The question I get asked most of all of course, is the time Robert Plant came to see Letz Zep in concert.
We hadn’t been going long at that time, and we had started really for fun, to play the music that we loved and inspired us to pick up a guitar on the first place, and to push ourselves and challenge ourselves musically.
We only played 2 or 3 shows a year but were starting to get a buzz about the band. Our gigs were selling out, only small venues mind, couple of hundred people, but selling out none the less.
We always attracted an eclectic audience, being in London. Our guest list always had some ‘names’ on it.
On that day tho’ we were performing at The Dublin Castle in Camden Town. Good old pub with a music room in the back, and still going strong as a venue. Oh incidentally, we still hold the box office record there for the most ticket money taken to see a single band there.
I got a call from friends who were coming the gig to say they couldn’t get it, which I thought was ridiculous as I tried to explain just come into the pub and come to the back room.
They were saying it wasn’t possible so I went out to meet them. Then I understood. There was a queue outside the music room, all the way through the pub, out onto the street and continuing down the street as far as I could see.
I had been told earlier that day that Robert Plant was coming that night, but really didn’t take it serious, or actually believe he would.
We had played The Castle a couple of times before, as I said a small venue, and the bands have to walk through the crowd to get onto the stage. And once there, there is no getting off again ‘til the end of the night.
original flyer for Letz Zep at The Dublin Castle
So, armed with sufficient beers to last the gig, we made our way to the stage and began.
Good Times Bad Times, Heartbreaker, Ramble On… then I had a chance to talk to the audience as we tuned for the next song, waffling on about blues riffs starting in the Mississippi basin and via Liverpool to Camden Town tonight.. or some such flannel.
When the door to my left opened, and the light streamed in, ‘Always someone is late’ I thought, but the silhouette stood in stark contrast the light shining from behind, and it was instantly recognisable as the Tall Cool One himself.

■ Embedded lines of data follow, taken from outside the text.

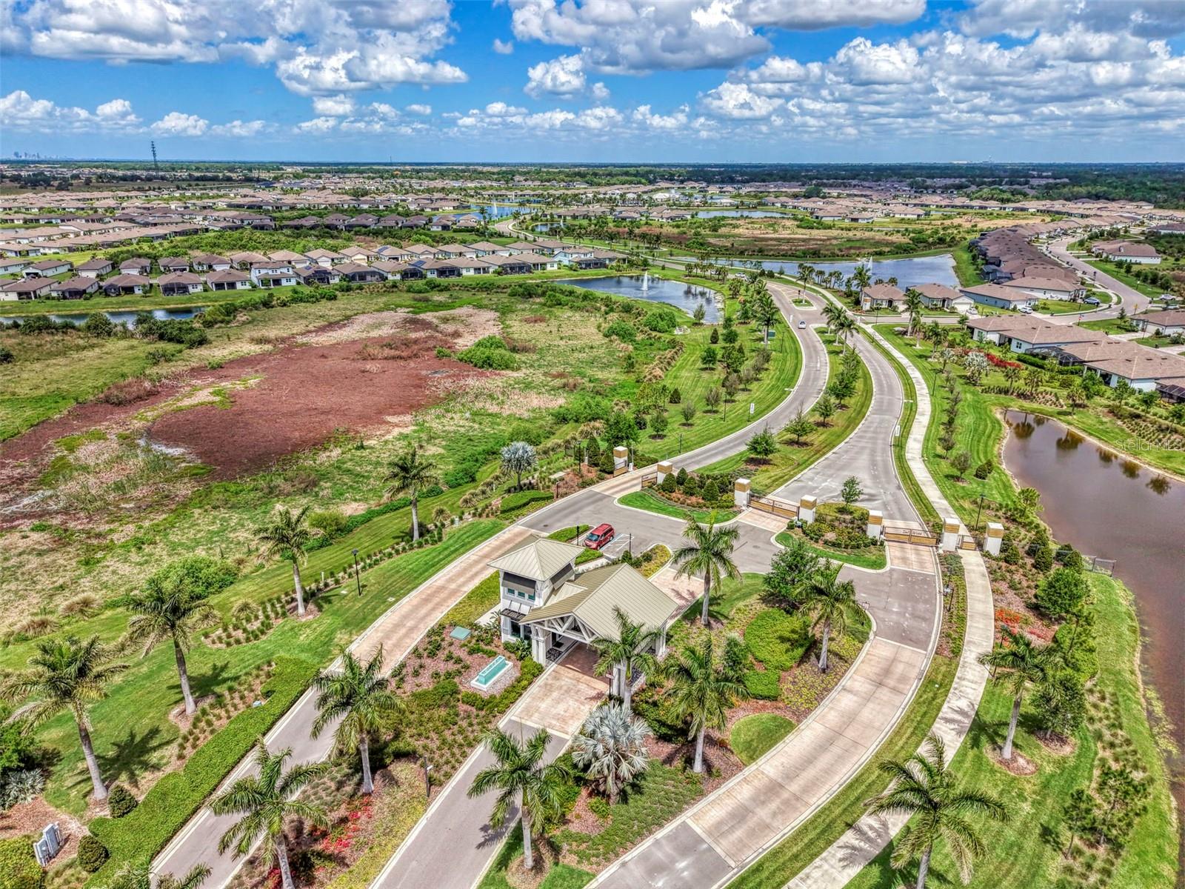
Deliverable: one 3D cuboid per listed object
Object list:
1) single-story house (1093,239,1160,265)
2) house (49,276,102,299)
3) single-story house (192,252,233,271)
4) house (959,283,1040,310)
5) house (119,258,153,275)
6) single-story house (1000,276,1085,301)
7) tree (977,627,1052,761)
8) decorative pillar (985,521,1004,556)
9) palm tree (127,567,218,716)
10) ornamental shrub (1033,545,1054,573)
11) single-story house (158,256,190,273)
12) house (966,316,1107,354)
[{"bbox_3d":[251.893,-91.618,389.422,20.000,6.800,32.000,6,20,17],"label":"single-story house"},{"bbox_3d":[-166.467,-50.847,264.255,10.300,5.600,20.000,-6,20,-17],"label":"house"},{"bbox_3d":[-159.425,-77.263,345.685,13.000,5.500,20.000,-8,21,-23],"label":"single-story house"},{"bbox_3d":[129.408,-47.378,260.389,12.000,5.600,22.000,-6,20,-16],"label":"house"},{"bbox_3d":[-185.478,-72.393,334.122,10.900,5.300,20.000,-9,21,-24],"label":"house"},{"bbox_3d":[154.167,-53.801,281.274,21.000,5.600,12.200,18,26,41],"label":"single-story house"},{"bbox_3d":[30.331,18.364,59.579,5.360,10.460,5.360,0,19,0],"label":"tree"},{"bbox_3d":[46.881,11.094,95.973,1.457,3.371,1.457,4,20,12],"label":"decorative pillar"},{"bbox_3d":[-32.191,15.868,63.985,7.100,12.110,7.100,0,19,0],"label":"palm tree"},{"bbox_3d":[50.024,12.408,90.603,2.000,2.800,2.000,0,19,0],"label":"ornamental shrub"},{"bbox_3d":[-171.753,-73.805,336.494,11.500,5.500,20.500,-10,22,-28],"label":"single-story house"},{"bbox_3d":[112.357,-28.217,206.255,24.000,5.700,24.600,-4,20,-11],"label":"house"}]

And we both stood there looking at each other as the band started the opening riff to In My Time of Dying.
Robert gave me the thumbs up as he took a place close to the entrance and settled down to watch the show.
Obviously, his entrance was seen by all and I could see something resembling a Mexican wave of head turning towards the door, then to the person next to them to say ‘Plant is here’
The band got the message too, and each player made a bum note as they got the news as terror struck, even our rock solid drummer, Simon Jeffrey made a rare hiccup in the beat.
But the band steadied, and thankfully I had time to regain my composure during the song intro.
It is nerve wracking having a global megastar, and a man with so much musical knowledge and experience, a true legend standing there as I am about to sing one of his songs.
I knew I sang this song well, so I wasn’t a complete nervous wreck.
Planty looked attentive, and actually looked rather pleased. Soon, however, he was causing quite a buzz by being in the room, and felt it best he left.
He gave me a wave and the thumbs up again, and motioned that he would come back later.
I didn’t get a chance to speak with him that night but caught up with him soon after at the after show at his own gig in Hammersmith.
He said that he didn’t intend to make such an entrance, but the venue had changed the room around since his last visit that used to be the rear entrance.
He continued that he was interested to see ‘How he was perceived in his heyday’
He also stated that he thought we were doing a good job and if by playing his music we may inspire others to take up the guitar, or sing, then we are keeping the wheel turning, and on that basis, he gave us his blessing.
He was interviewed soon after the show for Q Magazine in which he said, ‘It was like watching myself onstage’ and ‘I walked in, I saw me’ was his comment.
When interviewed on VH1 Storytellers, he was asked about his attending the Letz Zep show, he reply, was similar to his comments to me.
‘To get where we got with our music then, and to do what we are doing now, which is a different direction,
we're always looking back, everybody's always looking back …. In Zeppelin, we looked to blues ….we looked back to get our music. And if this band (Letz Zep) by playing that music go somewhere new it's a continuum. The cycle goes on and on, and one song leads to another."
It was of course, a great honour for me personally, and for the band to have a legend such as Plant is to take the time and come and listen to our homage to a period of his glittering career.
It was definitely a turning point, the moment we all saw the potential, we were in fact a good band, a very good band, and there is serious interest in Letz Zep.
We next booked an 1100 seater theatre in Peterborough, as our first professional gig. and we had 700 people turn up.
Since then, we have gone on to tour in 40 countries on 4 continents.